The Claimant worked in private hospitals as an interpreter. He asked his manager to investigate rumours circulating among patients and their families that he was responsible for breaches of patient confidentiality. He followed up with an email the same day, saying that he needed to “clear his name”. The manager referred the complaint to HR to whom the Claimant repeated that he wished to clear his name and restore his reputation. HR investigated and rejected the Claimant’s complaint.  When he was later dismissed, the Claimant brought a tribunal claim, arguing that his complaint of false rumours that he had breached patient confidentiality amounted to whistleblowing.

Employment Tribunal

The ET dismissed the whistleblowing claim. It ruled that a complaint that false rumours have been spread is not covered by the whistleblowing legislation. The tribunal also found that the Claimant’s complaint was not one that in his “reasonable belief… [was] made in the public interest”, as required by the legislation. In the tribunal’s view, the Claimant’s complaints about the rumours “were not made in the public interest, but rather they were made with a view to [the Claimant] clearing his name and re-establishing his reputation”.


The EAT dismissed the Claimant’s appeal but ruled that a complaint of defamation is covered by the whistleblowing legislation.

Agreeing with the Claimant on this point, the court ruled that whistleblowing protection is broad enough to include complaints of defamation. The Claimant’s complaint of damaging false rumours that he had breached patient confidentiality was an allegation that he was being defamed, even though he did not use the precise legal terminology in his complaint. Complaints of defamation are covered by whistleblowing laws. However, the tribunal had correctly decided that the Claimant did not have a subjective belief in the public interest element of his complaint and was only seeking to protect his personal interest.
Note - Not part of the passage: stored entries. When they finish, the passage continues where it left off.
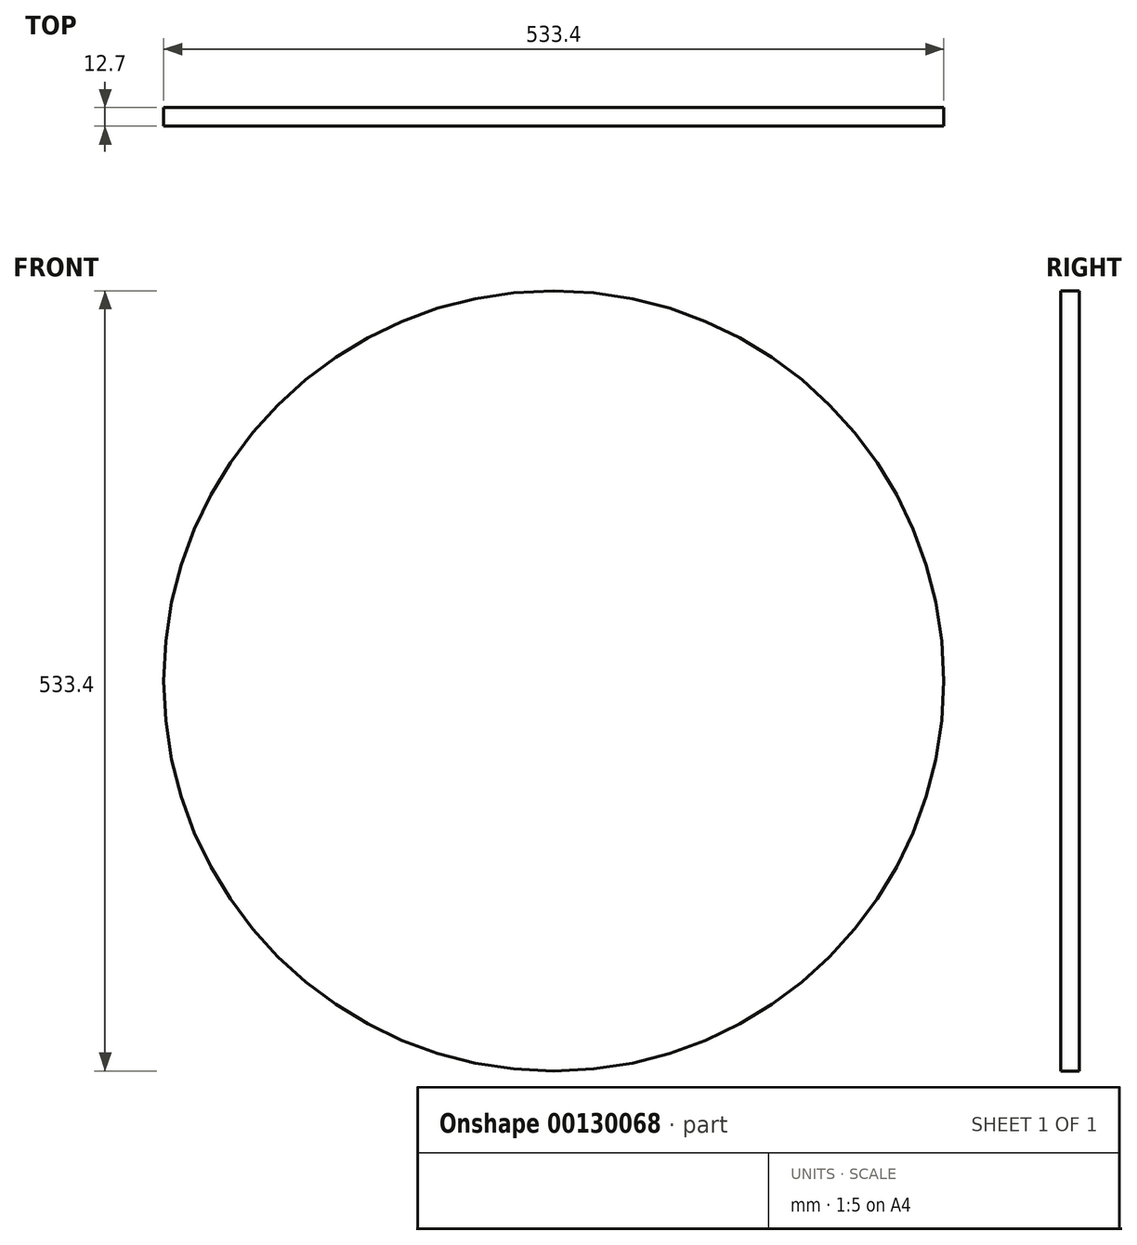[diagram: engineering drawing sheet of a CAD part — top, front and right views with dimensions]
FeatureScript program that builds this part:
annotation { "Feature Type Name" : "Feature", "Feature Type Description" : "" }
export const myFeature = defineFeature(function(context is Context, id is Id, definition is map)
    precondition{}
    {
        {
            var Q0;
            Q0=qCreatedBy(makeId("Front.planeOp"),FACE);
            var sketch = newSketch(context, id + "F0", { "sketchPlane" : qUnion([Q0])});
            skCircle(sketch, "E0", {"center": v(-10.03, 18) * mm, "radius": 266.7 * mm});
            skSolve(sketch);
        }
        {
            var Q0;
            Q0 = qSketchRegion(id + "F0", true);
            extrude(context, id + "F1", {"entities" : qUnion([Q0]), "depth" : 12.7 * mm});
        }
    });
This is a decision that will be of interest to any employer dealing with disciplinary or grievance issues in which an employee complains that he has been defamed.

To the extent that the public interest test puts an additional hurdle in the way of whistleblowers, the hurdle is set at a low level. But, as this decision shows, it is still necessary for an employee bringing a whistleblowing claim to show that s/he reasonably believes there to be a wider public interest involved and that the complaint is not one that only stems from a personal grievance which is excluded from whistleblowing protection.

Ibrahim v HCA International Ltd

Warning: this news item is not a substitute for legal advice. The information may be incorrect or out of date and does not constitute a definitive or complete statement of the law. This news item is not intended to constitute legal advice in any specific situation. Readers should obtain legal advice and not rely on the information in this article.